→ Exercise description
Reproduce from the records below, with no pictures, exactly the lines between the one containing "Аудио и видео(софт)" and the one containing "ьные проходят выборочные проверки на основе и", inclusive.

→ Data for processing
========
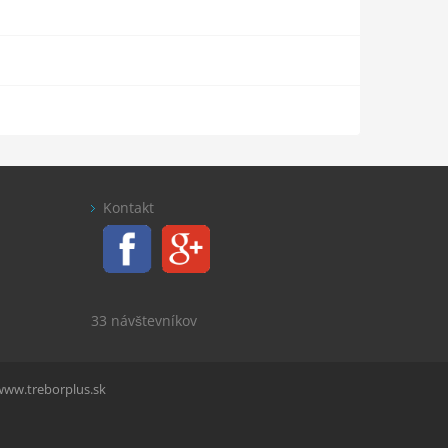
Kontakt
33 návštevníkov
www.treborplus.sk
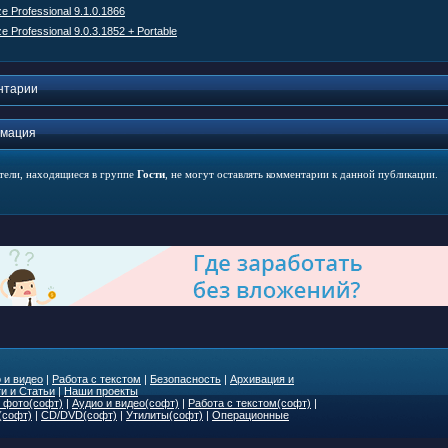
e Professional 9.1.0.1866
e Professional 9.0.3.1852 + Portable
нтарии
мация
тели, находящиеся в группе
Гости
, не могут оставлять комментарии к данной публикации.
 и видео
|
Работа с текстом
|
Безопасность
|
Архивация и
и и Статьи
|
Наши проекты
 фото(софт)
|
Аудио и видео(софт)
|
Работа с текстом(софт)
|
(софт)
|
CD/DVD(софт)
|
Утилиты(софт)
|
Операционные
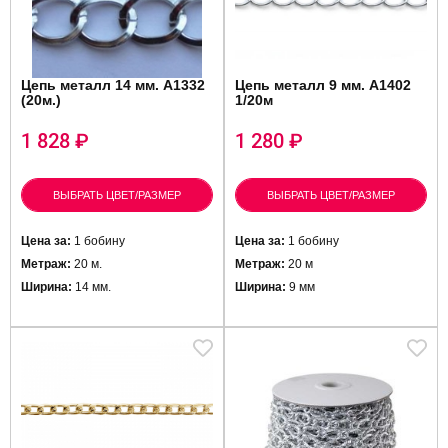
Цепь металл 14 мм. A1332
Цепь металл 9 мм. A1402
(20м.)
1/20м
1 828
₽
1 280
₽
ВЫБРАТЬ ЦВЕТ/РАЗМЕР
ВЫБРАТЬ ЦВЕТ/РАЗМЕР
Цена за:
1 бобину
Цена за:
1 бобину
Метраж:
20 м.
Метраж:
20 м
Ширина:
14 мм.
Ширина:
9 мм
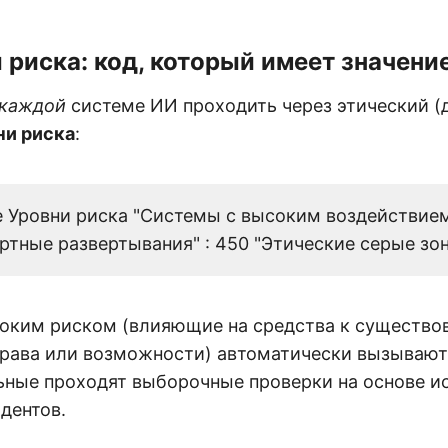
ы риска: код, который имеет значени
каждой
системе ИИ проходить через этический (
ни риска
:
tle Уровни риска "Системы с высоким воздействием
ртные развертывания" : 450 "Этические серые зон
оким риском (влияющие на средства к существо
рава или возможности) автоматически вызывают
ьные проходят выборочные проверки на основе и
дентов.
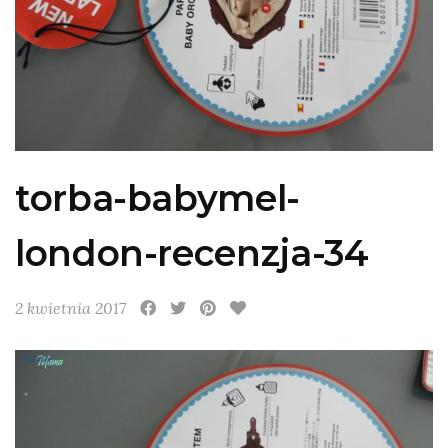
torba-babymel-
london-recenzja-34
2 kwietnia 2017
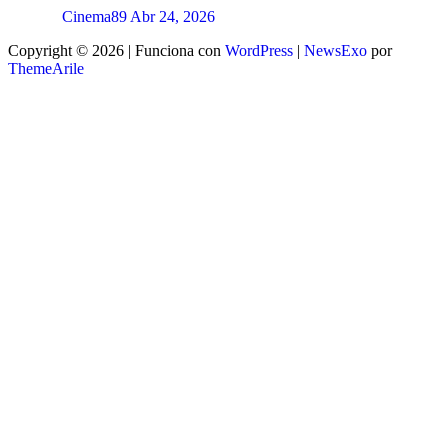
Cinema89
Abr 24, 2026
Copyright © 2026 | Funciona con
WordPress
|
NewsExo
por
ThemeArile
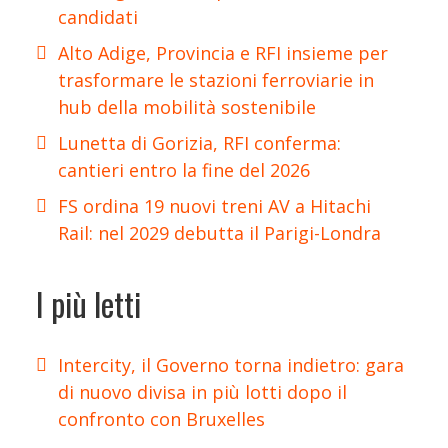
candidati
Alto Adige, Provincia e RFI insieme per
trasformare le stazioni ferroviarie in
hub della mobilità sostenibile
Lunetta di Gorizia, RFI conferma:
cantieri entro la fine del 2026
FS ordina 19 nuovi treni AV a Hitachi
Rail: nel 2029 debutta il Parigi-Londra
I più letti
Intercity, il Governo torna indietro: gara
di nuovo divisa in più lotti dopo il
confronto con Bruxelles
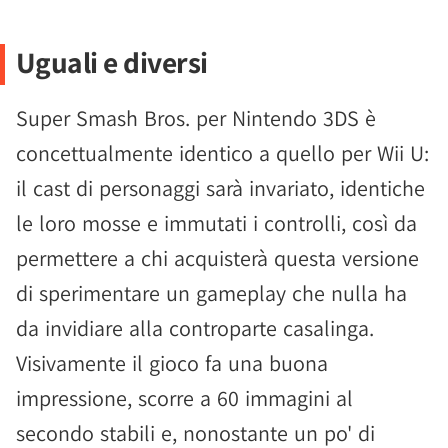
Uguali e diversi
Super Smash Bros. per Nintendo 3DS è
concettualmente identico a quello per Wii U:
il cast di personaggi sarà invariato, identiche
le loro mosse e immutati i controlli, così da
permettere a chi acquisterà questa versione
di sperimentare un gameplay che nulla ha
da invidiare alla controparte casalinga.
Visivamente il gioco fa una buona
impressione, scorre a 60 immagini al
secondo stabili e, nonostante un po' di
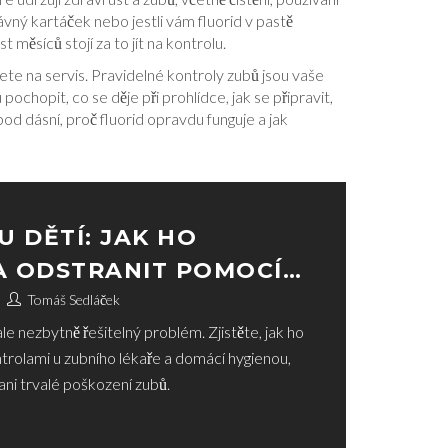
rávný kartáček nebo jestli vám fluorid v pastě
 měsíců stojí za to jít na kontrolu.
ete na servis. Pravidelné kontroly zubů jsou vaše
chopit, co se děje při prohlídce, jak se připravit,
pod dásní, proč fluorid opravdu funguje a jak
U DĚTÍ: JAK HO
A ODSTRANIT POMOCÍ
H KONTROL
Tomáš Sedláček
ale nezbytně řešitelný problém. Zjistěte, jak ho
rolami u zubního lékaře a domácí hygienou,
ani trvalé poškození zubů.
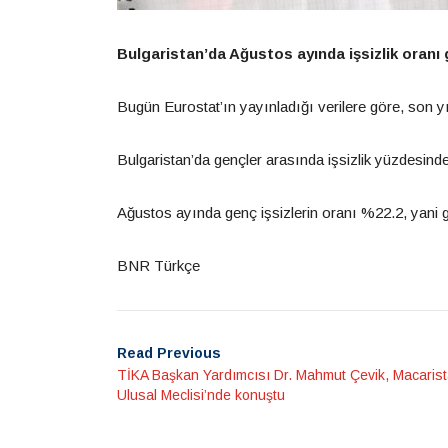
Bulgaristan’da Ağustos ayında işsizlik oranı 
Bugün Eurostat’ın yayınladığı verilere göre, son yı
Bulgaristan’da gençler arasında işsizlik yüzdesind
Ağustos ayında genç işsizlerin oranı %22.2, yani
BNR Türkçe
Read Previous
TİKA Başkan Yardımcısı Dr. Mahmut Çevik, Macaris
Ulusal Meclisi’nde konuştu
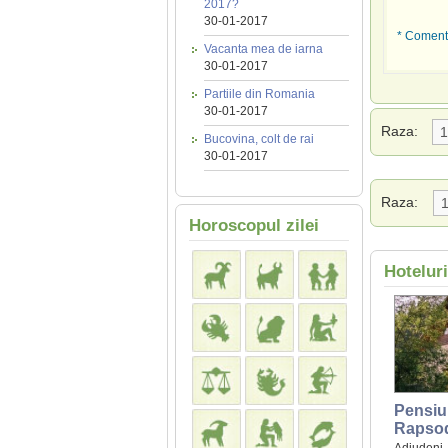
2017?
30-01-2017
* Comenta
Vacanta mea de iarna
30-01-2017
Partiile din Romania
30-01-2017
Raza:
Bucovina, colt de rai
30-01-2017
Raza:
Horoscopul zilei
Hotelur
Pensiu
Rapso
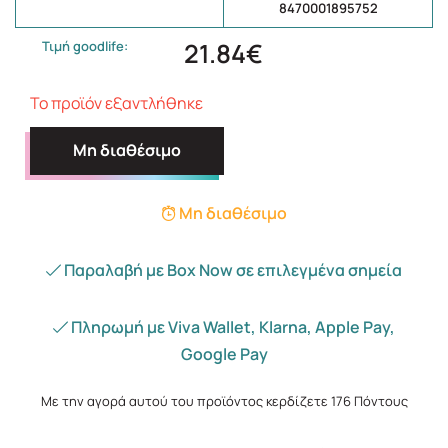
8470001895752
21.84€
Τιμή goodlife:
Το προϊόν εξαντλήθηκε
Μη διαθέσιμο
Μη διαθέσιμο
Παραλαβή με Box Now σε επιλεγμένα σημεία
Πληρωμή με Viva Wallet, Klarna, Apple Pay,
Google Pay
Με την αγορά αυτού του προϊόντος κερδίζετε
176
Πόντους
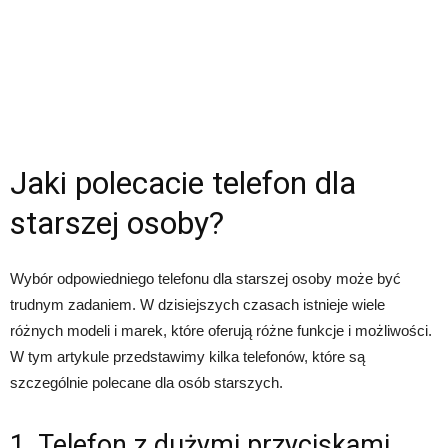
Jaki polecacie telefon dla
starszej osoby?
Wybór odpowiedniego telefonu dla starszej osoby może być
trudnym zadaniem. W dzisiejszych czasach istnieje wiele
różnych modeli i marek, które oferują różne funkcje i możliwości.
W tym artykule przedstawimy kilka telefonów, które są
szczególnie polecane dla osób starszych.
1. Telefon z dużymi przyciskami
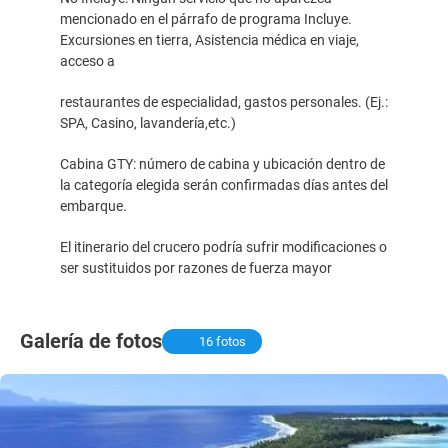
mencionado en el párrafo de programa Incluye.
Excursiones en tierra, Asistencia médica en viaje,
acceso a
restaurantes de especialidad, gastos personales. (Ej.:
SPA, Casino, lavandería,etc.)
Cabina GTY: número de cabina y ubicación dentro de
la categoría elegida serán confirmadas días antes del
embarque.
El itinerario del crucero podría sufrir modificaciones o
ser sustituidos por razones de fuerza mayor
Galería de fotos
16 fotos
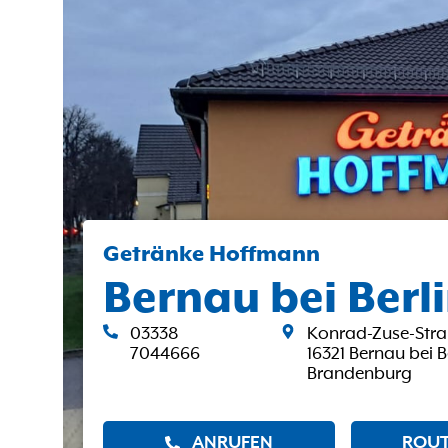
Getränke Hoffmann
Bernau bei Berl
03338
Konrad-Zuse-Stra
7044666
16321 Bernau bei B
Brandenburg
ANRUFEN
ROUT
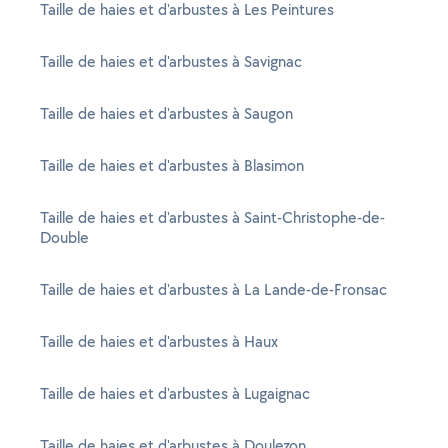
Taille de haies et d'arbustes à Les Peintures
Taille de haies et d'arbustes à Savignac
Taille de haies et d'arbustes à Saugon
Taille de haies et d'arbustes à Blasimon
Taille de haies et d'arbustes à Saint-Christophe-de-
Double
Taille de haies et d'arbustes à La Lande-de-Fronsac
Taille de haies et d'arbustes à Haux
Taille de haies et d'arbustes à Lugaignac
Taille de haies et d'arbustes à Doulezon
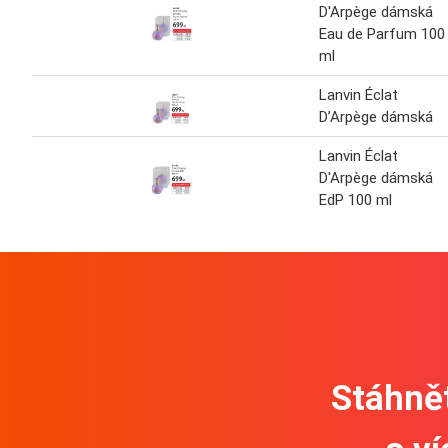
D'Arpège dámská
Eau de Parfum 100
ml
Lanvin Éclat
D’Arpège dámská
Lanvin Éclat
D'Arpège dámská
EdP 100 ml
Stáhnět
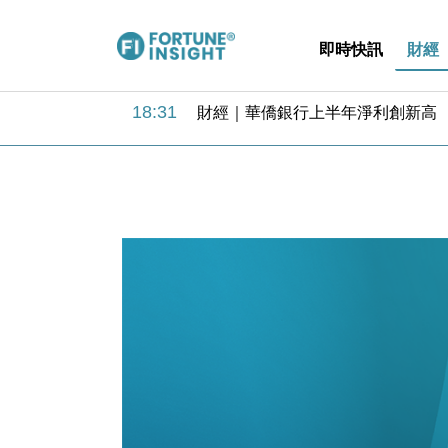
即時快訊
財經
18:31
財經｜華僑銀行上半年淨利創新高 
17:33
財經｜滙豐上調香港今年GDP預測至
16:47
本地｜假冒內地執法人員要求交「保證
16:05
財經｜日經失守6.5萬點後回穩 全
15:47
財經｜恒隆10月換帥 玩具「反」斗
15:11
財經｜韓股反覆波動收跌 連挫7周
13:44
財經｜內地7月美元計價出口增近24
12:44
財經｜日本春季三度入市撐日圓 4月
11:12
國際｜特朗普料美伊戰事快結束 承
15:59
財經｜SA售股自救後再出手 斥4
18:31
財經｜華僑銀行上半年淨利創新高 
17:33
財經｜滙豐上調香港今年GDP預測至
16:47
本地｜假冒內地執法人員要求交「保證
16:05
財經｜日經失守6.5萬點後回穩 全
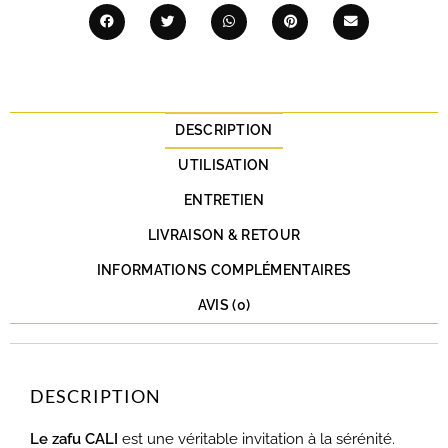
DESCRIPTION
UTILISATION
ENTRETIEN
LIVRAISON & RETOUR
INFORMATIONS COMPLÉMENTAIRES
AVIS (0)
DESCRIPTION
Le zafu CALI
est une véritable invitation à la sérénité.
========
→ Solution for this problem
Аудио и видео(софт)
|
Работа с текстом(софт)
|
(софт)
|
CD/DVD(софт)
|
Утилиты(софт)
|
Операционные
Цепь металл 14 мм. A1332
Цепь металл 9 мм. A1402
(20м.)
1/20м
1 828
₽
1 280
₽
ВЫБРАТЬ ЦВЕТ/РАЗМЕР
ВЫБРАТЬ ЦВЕТ/РАЗМЕР
Цена за:
1 бобину
Цена за:
1 бобину
Метраж:
20 м.
Метраж:
20 м
Ширина:
14 мм.
Ширина:
9 мм
ы риска: код, который имеет значени
каждой
системе ИИ проходить через этический (
ни риска
:
tle Уровни риска "Системы с высоким воздействием
ртные развертывания" : 450 "Этические серые зон
оким риском (влияющие на средства к существо
рава или возможности) автоматически вызывают
ьные проходят выборочные проверки на основе и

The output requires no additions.